È tempo di rimboccarci le maniche, insieme. Se le tinte non fossero state così fosche, non sarei sceso in campo. Se non avessi partecipato in prima persona, mi sarei sentito un codardo. La scelta del candidato sindaco non è stata casuale. Ripeto in giro che è l’iniezione non gradita per fermare la malattia e i suoi sintomi, anche quelli che non si sono ancora manifestati. Non c’è un uomo che desidera essere sindaco; ci sono una comunità ed un paese cui necessita quel profilo.

L’altro candidato non è il male oscuro di questa città. È circondato anche da persone perbene. Penso ad Amedeo Sorrentino e Rosario Cascone, cui mi lega una profonda e sincera amicizia: uomini e professionisti dai trascorsi cristallini. A loro – e al gruppo che hanno allestito – fa compagnia Antonio Mainardi, che ho visto crescere politicamente e a cui, sorridendo, attribuisco la malizia di indicare il nome del padre alla voce detto sulla lista elettorale. Ci può stare. Poco.

Temo ciò che avverto ma non vedo. Gli autori degli attacchi informatici; i falsi profili facebook; coloro che si esercitano rovistando nella vita degli altri per delegittimarne l’azione politica; gli imprenditori che si organizzano per garantirsi una rappresentanza consiliare, alla vigilia di privatizzazioni cui potrebbero essere interessati, fino ad auspicarle e suggerirle; il modello “Scafati”, emerso dalla cronaca giudiziaria; l’incapacità di resistere alle sollecitazioni.

Ho paura di ciò di cui non si parla per ignoranza o timore. Di cosa siamo diventati. Non sono tranquillo, perché non ho capito cosa ha indotto un astro nascente della politica locale a un gesto estremo. Perché non si scrive della proprietà delle MCM con la frequenza che merita. Perché non è chiaro il futuro dell’area mercatale, del cimitero e della Angriecoservizi. Non temo l’altro candidato, ma l’ombra lunga che potrebbe sovrastarlo, calando il buio su una città alla deriva.

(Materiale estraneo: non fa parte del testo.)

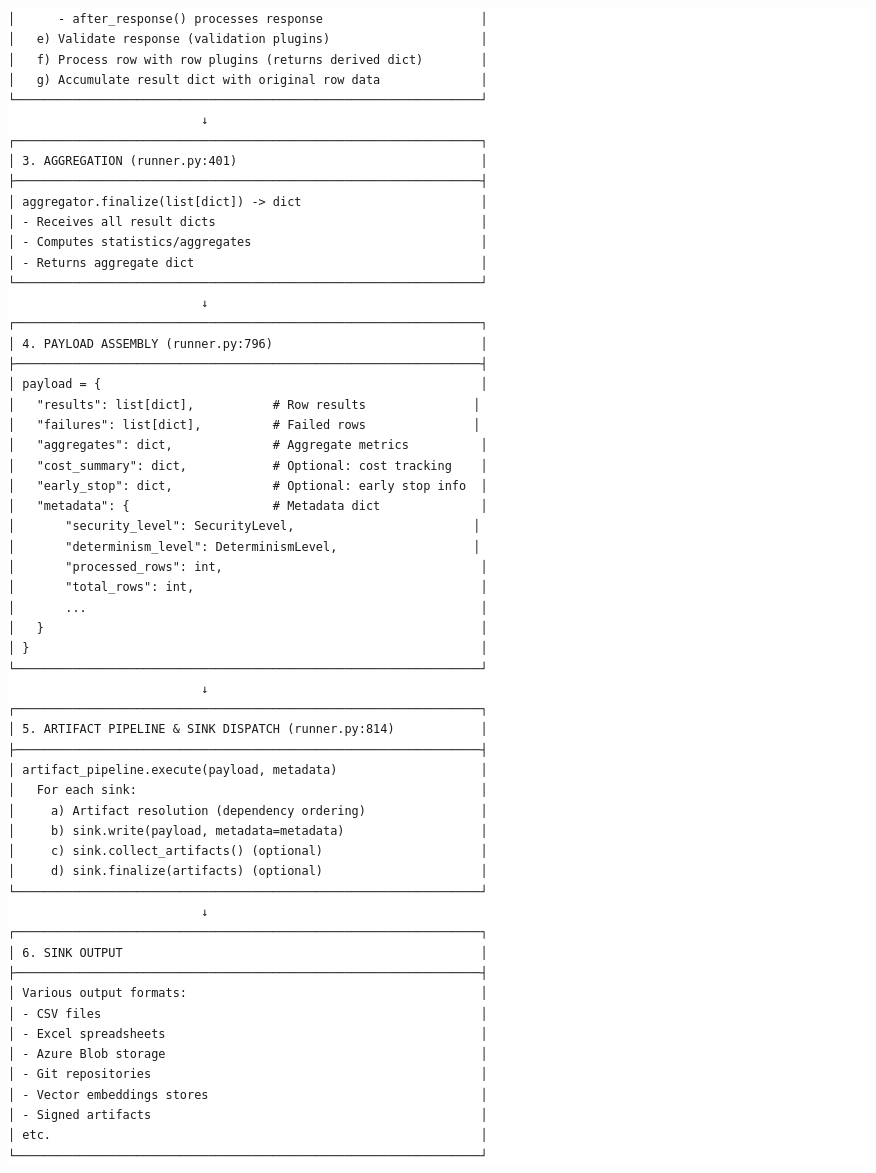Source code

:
 ```
│      - after_response() processes response                      │
│   e) Validate response (validation plugins)                     │
│   f) Process row with row plugins (returns derived dict)        │
│   g) Accumulate result dict with original row data              │
└─────────────────────────────────────────────────────────────────┘
                           ↓
┌─────────────────────────────────────────────────────────────────┐
│ 3. AGGREGATION (runner.py:401)                                  │
├─────────────────────────────────────────────────────────────────┤
│ aggregator.finalize(list[dict]) -> dict                         │
│ - Receives all result dicts                                     │
│ - Computes statistics/aggregates                                │
│ - Returns aggregate dict                                        │
└─────────────────────────────────────────────────────────────────┘
                           ↓
┌─────────────────────────────────────────────────────────────────┐
│ 4. PAYLOAD ASSEMBLY (runner.py:796)                             │
├─────────────────────────────────────────────────────────────────┤
│ payload = {                                                     │
│   "results": list[dict],           # Row results               │
│   "failures": list[dict],          # Failed rows               │
│   "aggregates": dict,              # Aggregate metrics          │
│   "cost_summary": dict,            # Optional: cost tracking    │
│   "early_stop": dict,              # Optional: early stop info  │
│   "metadata": {                    # Metadata dict              │
│       "security_level": SecurityLevel,                         │
│       "determinism_level": DeterminismLevel,                   │
│       "processed_rows": int,                                    │
│       "total_rows": int,                                        │
│       ...                                                       │
│   }                                                             │
│ }                                                               │
└─────────────────────────────────────────────────────────────────┘
                           ↓
┌─────────────────────────────────────────────────────────────────┐
│ 5. ARTIFACT PIPELINE & SINK DISPATCH (runner.py:814)            │
├─────────────────────────────────────────────────────────────────┤
│ artifact_pipeline.execute(payload, metadata)                    │
│   For each sink:                                                │
│     a) Artifact resolution (dependency ordering)                │
│     b) sink.write(payload, metadata=metadata)                   │
│     c) sink.collect_artifacts() (optional)                      │
│     d) sink.finalize(artifacts) (optional)                      │
└─────────────────────────────────────────────────────────────────┘
                           ↓
┌─────────────────────────────────────────────────────────────────┐
│ 6. SINK OUTPUT                                                  │
├─────────────────────────────────────────────────────────────────┤
│ Various output formats:                                         │
│ - CSV files                                                     │
│ - Excel spreadsheets                                            │
│ - Azure Blob storage                                            │
│ - Git repositories                                              │
│ - Vector embeddings stores                                      │
│ - Signed artifacts                                              │
│ etc.                                                            │
└─────────────────────────────────────────────────────────────────┘
```
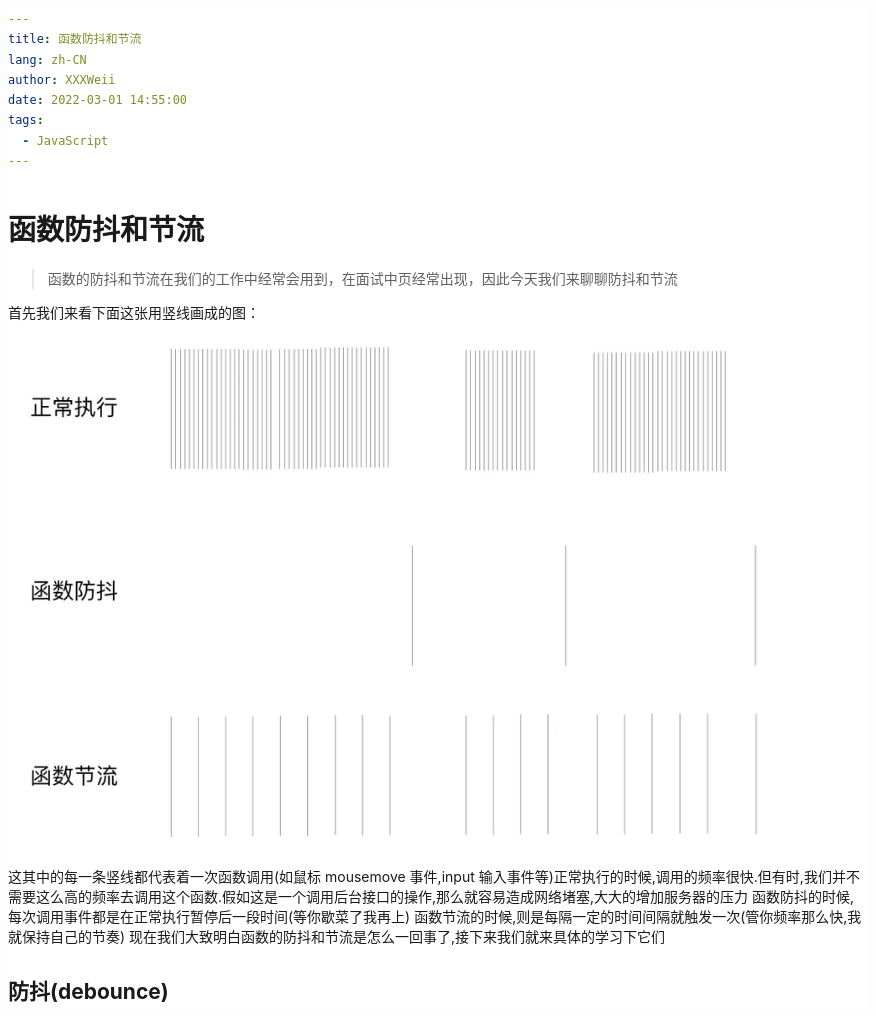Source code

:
 ```yaml
---
title: 函数防抖和节流
lang: zh-CN
author: XXXWeii
date: 2022-03-01 14:55:00
tags:
  - JavaScript
---
```


# 函数防抖和节流

> 函数的防抖和节流在我们的工作中经常会用到，在面试中页经常出现，因此今天我们来聊聊防抖和节流

首先我们来看下面这张用竖线画成的图：

!["函数防抖和节流!"](./images/fdjl.png)

这其中的每一条竖线都代表着一次函数调用(如鼠标 mousemove 事件,input 输入事件等)正常执行的时候,调用的频率很快.但有时,我们并不需要这么高的频率去调用这个函数.假如这是一个调用后台接口的操作,那么就容易造成网络堵塞,大大的增加服务器的压力 函数防抖的时候,每次调用事件都是在正常执行暂停后一段时间(等你歇菜了我再上) 函数节流的时候,则是每隔一定的时间间隔就触发一次(管你频率那么快,我就保持自己的节奏) 现在我们大致明白函数的防抖和节流是怎么一回事了,接下来我们就来具体的学习下它们

## 防抖(debounce)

All’oscurità ci si prepara. Comunque vada, lunedì, avremo un sindaco. Chiunque sia dei due, non lasciamolo solo e auguriamoci che l’altro recuperi la serenità per partecipare da protagonista alla pacificazione sociale: condizione necessaria a mettere insieme una comunità dilaniata, incapace di arginare possibili contaminazioni, non solo culturali e gestionali, che, con le esternalizzazioni, potrebbero ridurci, in casa nostra, a inquilini indesiderati, da spremere come agrumi.